Sub-theme 08: [SWG] Expertise: Professions and Beyond

Convenors:
Daisy Chung
City, University of London, United Kingdom
Pauli Pakarinen
Aalto University, Finland
Ruthanne Huising
ESSEC Business School, France

Call for Papers


Call for short papers (pdf)

For much of the 20th century professions were studied as the primary means through which expertise was structured and institutionalized. However, significant technological and societal changes in this century challenge established notions of what constitutes expertise, where it is located, and how it is adjudicated and evaluated. Further, scientific knowledge and the abstract expertise of professions may be losing standing in matters of public concern. Although organizations and institutions have evolved to depend on myriad experts, collective trust in the conventional abstract, rationalist approaches is in decline.
 
These changes have opened up realms of social problems to a plurality of incommensurable yet competing forms of expertise. The boundary between those historically considered experts and others is dissolving, as participation in inference and interventions is extended independent of the informational and analytical bases of inference and interventions. Increasingly, expertise is made manifest through interactions among a range of actors and elements, including humans, non-human species, machines and technologies, rules and institutional arrangements, and organizational processes.
 
This sub-theme convenes empirical and theoretical work about this expanded ecology of expertise. We invite submissions that address fundamental questions about how expertise is organized, produced, performed, verified and recognized.

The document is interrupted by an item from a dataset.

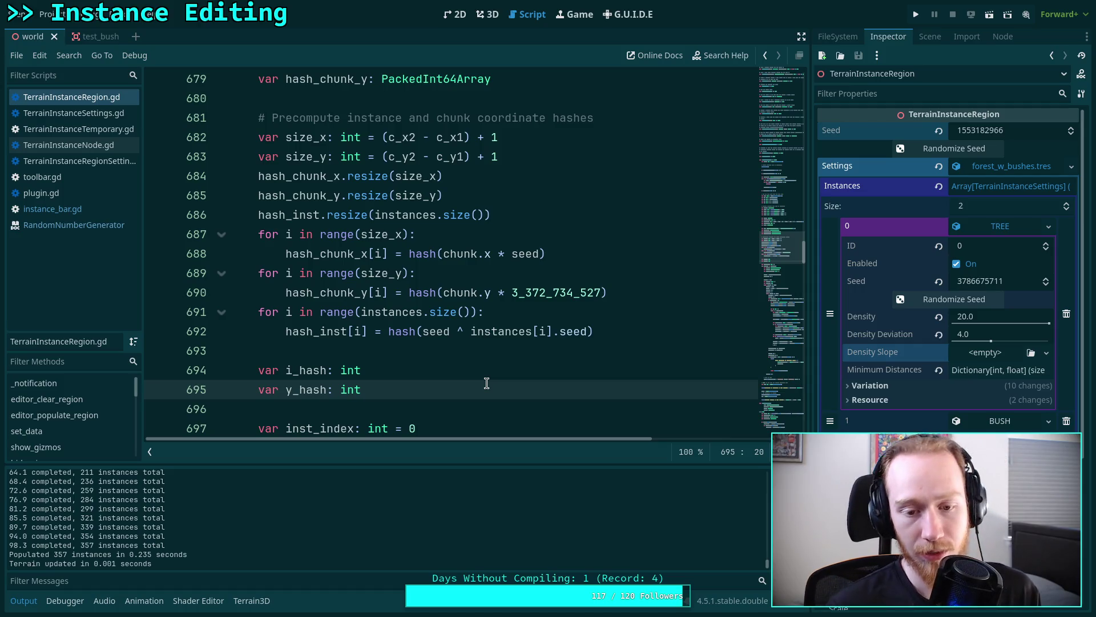
pyautogui.click(463, 330)
pyautogui.click(446, 351)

  • Going beyond substantive, relational, and tacit expertise, what other forms of expertise are observed in professions, organizations, and institutions?

  • Through what processes is expertise generated, applied, and recognized? How are these processes shaped by technology, organizations, and institutions?

  • How are the ways expertise is claimed, recognized, and verified changing?

  • What methodologies and research contexts will enable us to expand knowledge of expertise?

  • How is our understanding of the division of expert labor changing to include previously discounted actors and interactions?

  • What are the consequences of changing forms and instantiations of expertise for professions, organizations, and society?

We welcome realist and relativist examinations, and both empirical and theoretical examinations of expertise.
 

Daisy Chung is a Senior Lecturer in Management at Bayes Business School, City, University of London, United Kingdom. She studies occupational communities, authority and expertise, jurisdictional shifts, and field-level organizations such as industry and trade associations using qualitative, inductive methods. Daisy’s research has been published in ‘Administrative Science Quarterly’, ‘Organization Science’, ‘Research in the Sociology of Organizations’, and ‘Journal of Management Inquiry’.
Pauli Pakarinen is an Academy Research Fellow at the Department of Management Studies, Aalto University, Finland. His research interests lie at the intersection of work, expertise, and professions. He uses qualitative and archival methods to examine professions and their work in complex settings saturated with information, technology, and interdependencies, such as simulation rooms, central banks, and tech companies. Pauli’s research has been published in the ‘Journal of Management Studies’ and in ‘Research in the Sociology of Organizations’.
Ruthanne Huising is a Professor of Management at the Department of Management, ESSEC Business School, France. She studies professions and expertise in the context of technological, organizational, and institutional change. Ruthanne’s research has been published in ‘Administrative Science Quarterly’, ‘Organization Science’, and ‘Regulation & Governance’.